SUPPLIED INFORMATION:
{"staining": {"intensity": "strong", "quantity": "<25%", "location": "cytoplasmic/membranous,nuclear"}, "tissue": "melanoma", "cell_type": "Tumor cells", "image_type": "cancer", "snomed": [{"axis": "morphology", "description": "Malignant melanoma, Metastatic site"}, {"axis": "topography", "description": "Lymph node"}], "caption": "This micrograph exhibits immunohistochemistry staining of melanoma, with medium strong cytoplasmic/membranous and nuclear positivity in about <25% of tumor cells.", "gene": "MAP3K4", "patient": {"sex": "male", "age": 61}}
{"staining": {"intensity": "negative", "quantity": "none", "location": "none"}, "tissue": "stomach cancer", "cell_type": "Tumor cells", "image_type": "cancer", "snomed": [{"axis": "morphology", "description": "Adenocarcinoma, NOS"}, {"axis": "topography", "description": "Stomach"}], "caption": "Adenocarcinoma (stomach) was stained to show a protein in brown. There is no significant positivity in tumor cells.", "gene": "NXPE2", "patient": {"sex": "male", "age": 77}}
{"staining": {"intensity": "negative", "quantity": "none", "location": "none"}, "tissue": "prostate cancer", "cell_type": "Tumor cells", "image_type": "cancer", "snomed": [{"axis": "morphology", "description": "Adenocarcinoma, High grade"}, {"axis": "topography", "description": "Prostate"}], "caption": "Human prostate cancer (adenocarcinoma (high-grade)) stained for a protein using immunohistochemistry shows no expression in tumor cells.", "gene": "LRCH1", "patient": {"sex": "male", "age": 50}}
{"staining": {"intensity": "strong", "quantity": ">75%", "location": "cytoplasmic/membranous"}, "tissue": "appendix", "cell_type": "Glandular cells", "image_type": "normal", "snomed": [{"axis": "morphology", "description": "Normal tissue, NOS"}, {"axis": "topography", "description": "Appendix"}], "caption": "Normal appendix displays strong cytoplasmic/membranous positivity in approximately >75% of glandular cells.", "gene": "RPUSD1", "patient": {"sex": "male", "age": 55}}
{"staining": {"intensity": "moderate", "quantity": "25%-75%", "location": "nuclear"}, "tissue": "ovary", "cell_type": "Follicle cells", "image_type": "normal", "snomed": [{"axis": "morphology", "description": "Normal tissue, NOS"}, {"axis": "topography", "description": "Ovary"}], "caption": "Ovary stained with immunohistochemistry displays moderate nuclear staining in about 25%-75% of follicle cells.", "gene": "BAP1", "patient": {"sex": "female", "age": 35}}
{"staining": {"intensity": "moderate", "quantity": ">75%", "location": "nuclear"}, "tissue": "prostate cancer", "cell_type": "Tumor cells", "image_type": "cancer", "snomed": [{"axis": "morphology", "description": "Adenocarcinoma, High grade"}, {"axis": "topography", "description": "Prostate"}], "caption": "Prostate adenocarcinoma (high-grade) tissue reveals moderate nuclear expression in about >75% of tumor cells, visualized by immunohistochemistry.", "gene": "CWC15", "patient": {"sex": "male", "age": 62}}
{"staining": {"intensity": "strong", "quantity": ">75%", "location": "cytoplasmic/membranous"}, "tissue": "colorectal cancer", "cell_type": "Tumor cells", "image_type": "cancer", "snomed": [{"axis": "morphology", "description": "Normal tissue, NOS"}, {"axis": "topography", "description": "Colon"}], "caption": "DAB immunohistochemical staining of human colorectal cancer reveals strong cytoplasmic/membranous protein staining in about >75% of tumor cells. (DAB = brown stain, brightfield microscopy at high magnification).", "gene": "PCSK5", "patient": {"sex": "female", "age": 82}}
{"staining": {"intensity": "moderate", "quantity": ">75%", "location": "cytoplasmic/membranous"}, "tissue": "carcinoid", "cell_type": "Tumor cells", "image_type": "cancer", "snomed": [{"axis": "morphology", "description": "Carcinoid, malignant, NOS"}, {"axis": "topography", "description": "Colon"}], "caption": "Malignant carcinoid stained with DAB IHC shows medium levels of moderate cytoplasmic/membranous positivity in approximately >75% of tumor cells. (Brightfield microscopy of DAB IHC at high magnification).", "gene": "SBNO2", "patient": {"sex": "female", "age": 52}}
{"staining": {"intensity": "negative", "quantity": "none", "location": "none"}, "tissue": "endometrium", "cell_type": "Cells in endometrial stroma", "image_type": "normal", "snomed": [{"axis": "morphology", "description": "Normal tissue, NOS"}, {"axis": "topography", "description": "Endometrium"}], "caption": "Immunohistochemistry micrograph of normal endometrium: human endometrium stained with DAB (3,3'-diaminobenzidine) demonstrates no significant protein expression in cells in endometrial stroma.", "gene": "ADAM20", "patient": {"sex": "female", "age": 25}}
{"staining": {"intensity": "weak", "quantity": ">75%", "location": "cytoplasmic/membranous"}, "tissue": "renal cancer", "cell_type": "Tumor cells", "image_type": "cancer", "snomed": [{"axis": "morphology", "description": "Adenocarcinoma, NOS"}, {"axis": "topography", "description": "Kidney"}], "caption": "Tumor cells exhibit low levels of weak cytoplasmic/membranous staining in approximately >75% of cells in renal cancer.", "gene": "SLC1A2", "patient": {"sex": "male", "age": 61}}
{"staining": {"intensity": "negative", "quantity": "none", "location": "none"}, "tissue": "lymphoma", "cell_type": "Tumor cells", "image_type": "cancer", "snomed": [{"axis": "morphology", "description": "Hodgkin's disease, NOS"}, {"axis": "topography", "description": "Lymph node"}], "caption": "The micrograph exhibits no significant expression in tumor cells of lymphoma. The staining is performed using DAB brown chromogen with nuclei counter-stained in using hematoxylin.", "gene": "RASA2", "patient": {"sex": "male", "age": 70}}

WORK TO COMPLETE: Working from the material above, reproduce it in full and unchanged.

EXERCISE OUTPUT:
{"staining": {"intensity": "strong", "quantity": "<25%", "location": "cytoplasmic/membranous,nuclear"}, "tissue": "melanoma", "cell_type": "Tumor cells", "image_type": "cancer", "snomed": [{"axis": "morphology", "description": "Malignant melanoma, Metastatic site"}, {"axis": "topography", "description": "Lymph node"}], "caption": "This micrograph exhibits immunohistochemistry staining of melanoma, with medium strong cytoplasmic/membranous and nuclear positivity in about <25% of tumor cells.", "gene": "MAP3K4", "patient": {"sex": "male", "age": 61}}
{"staining": {"intensity": "negative", "quantity": "none", "location": "none"}, "tissue": "stomach cancer", "cell_type": "Tumor cells", "image_type": "cancer", "snomed": [{"axis": "morphology", "description": "Adenocarcinoma, NOS"}, {"axis": "topography", "description": "Stomach"}], "caption": "Adenocarcinoma (stomach) was stained to show a protein in brown. There is no significant positivity in tumor cells.", "gene": "NXPE2", "patient": {"sex": "male", "age": 77}}
{"staining": {"intensity": "negative", "quantity": "none", "location": "none"}, "tissue": "prostate cancer", "cell_type": "Tumor cells", "image_type": "cancer", "snomed": [{"axis": "morphology", "description": "Adenocarcinoma, High grade"}, {"axis": "topography", "description": "Prostate"}], "caption": "Human prostate cancer (adenocarcinoma (high-grade)) stained for a protein using immunohistochemistry shows no expression in tumor cells.", "gene": "LRCH1", "patient": {"sex": "male", "age": 50}}
{"staining": {"intensity": "strong", "quantity": ">75%", "location": "cytoplasmic/membranous"}, "tissue": "appendix", "cell_type": "Glandular cells", "image_type": "normal", "snomed": [{"axis": "morphology", "description": "Normal tissue, NOS"}, {"axis": "topography", "description": "Appendix"}], "caption": "Normal appendix displays strong cytoplasmic/membranous positivity in approximately >75% of glandular cells.", "gene": "RPUSD1", "patient": {"sex": "male", "age": 55}}
{"staining": {"intensity": "moderate", "quantity": "25%-75%", "location": "nuclear"}, "tissue": "ovary", "cell_type": "Follicle cells", "image_type": "normal", "snomed": [{"axis": "morphology", "description": "Normal tissue, NOS"}, {"axis": "topography", "description": "Ovary"}], "caption": "Ovary stained with immunohistochemistry displays moderate nuclear staining in about 25%-75% of follicle cells.", "gene": "BAP1", "patient": {"sex": "female", "age": 35}}
{"staining": {"intensity": "moderate", "quantity": ">75%", "location": "nuclear"}, "tissue": "prostate cancer", "cell_type": "Tumor cells", "image_type": "cancer", "snomed": [{"axis": "morphology", "description": "Adenocarcinoma, High grade"}, {"axis": "topography", "description": "Prostate"}], "caption": "Prostate adenocarcinoma (high-grade) tissue reveals moderate nuclear expression in about >75% of tumor cells, visualized by immunohistochemistry.", "gene": "CWC15", "patient": {"sex": "male", "age": 62}}
{"staining": {"intensity": "strong", "quantity": ">75%", "location": "cytoplasmic/membranous"}, "tissue": "colorectal cancer", "cell_type": "Tumor cells", "image_type": "cancer", "snomed": [{"axis": "morphology", "description": "Normal tissue, NOS"}, {"axis": "topography", "description": "Colon"}], "caption": "DAB immunohistochemical staining of human colorectal cancer reveals strong cytoplasmic/membranous protein staining in about >75% of tumor cells. (DAB = brown stain, brightfield microscopy at high magnification).", "gene": "PCSK5", "patient": {"sex": "female", "age": 82}}
{"staining": {"intensity": "moderate", "quantity": ">75%", "location": "cytoplasmic/membranous"}, "tissue": "carcinoid", "cell_type": "Tumor cells", "image_type": "cancer", "snomed": [{"axis": "morphology", "description": "Carcinoid, malignant, NOS"}, {"axis": "topography", "description": "Colon"}], "caption": "Malignant carcinoid stained with DAB IHC shows medium levels of moderate cytoplasmic/membranous positivity in approximately >75% of tumor cells. (Brightfield microscopy of DAB IHC at high magnification).", "gene": "SBNO2", "patient": {"sex": "female", "age": 52}}
{"staining": {"intensity": "negative", "quantity": "none", "location": "none"}, "tissue": "endometrium", "cell_type": "Cells in endometrial stroma", "image_type": "normal", "snomed": [{"axis": "morphology", "description": "Normal tissue, NOS"}, {"axis": "topography", "description": "Endometrium"}], "caption": "Immunohistochemistry micrograph of normal endometrium: human endometrium stained with DAB (3,3'-diaminobenzidine) demonstrates no significant protein expression in cells in endometrial stroma.", "gene": "ADAM20", "patient": {"sex": "female", "age": 25}}
{"staining": {"intensity": "weak", "quantity": ">75%", "location": "cytoplasmic/membranous"}, "tissue": "renal cancer", "cell_type": "Tumor cells", "image_type": "cancer", "snomed": [{"axis": "morphology", "description": "Adenocarcinoma, NOS"}, {"axis": "topography", "description": "Kidney"}], "caption": "Tumor cells exhibit low levels of weak cytoplasmic/membranous staining in approximately >75% of cells in renal cancer.", "gene": "SLC1A2", "patient": {"sex": "male", "age": 61}}
{"staining": {"intensity": "negative", "quantity": "none", "location": "none"}, "tissue": "lymphoma", "cell_type": "Tumor cells", "image_type": "cancer", "snomed": [{"axis": "morphology", "description": "Hodgkin's disease, NOS"}, {"axis": "topography", "description": "Lymph node"}], "caption": "The micrograph exhibits no significant expression in tumor cells of lymphoma. The staining is performed using DAB brown chromogen with nuclei counter-stained in using hematoxylin.", "gene": "RASA2", "patient": {"sex": "male", "age": 70}}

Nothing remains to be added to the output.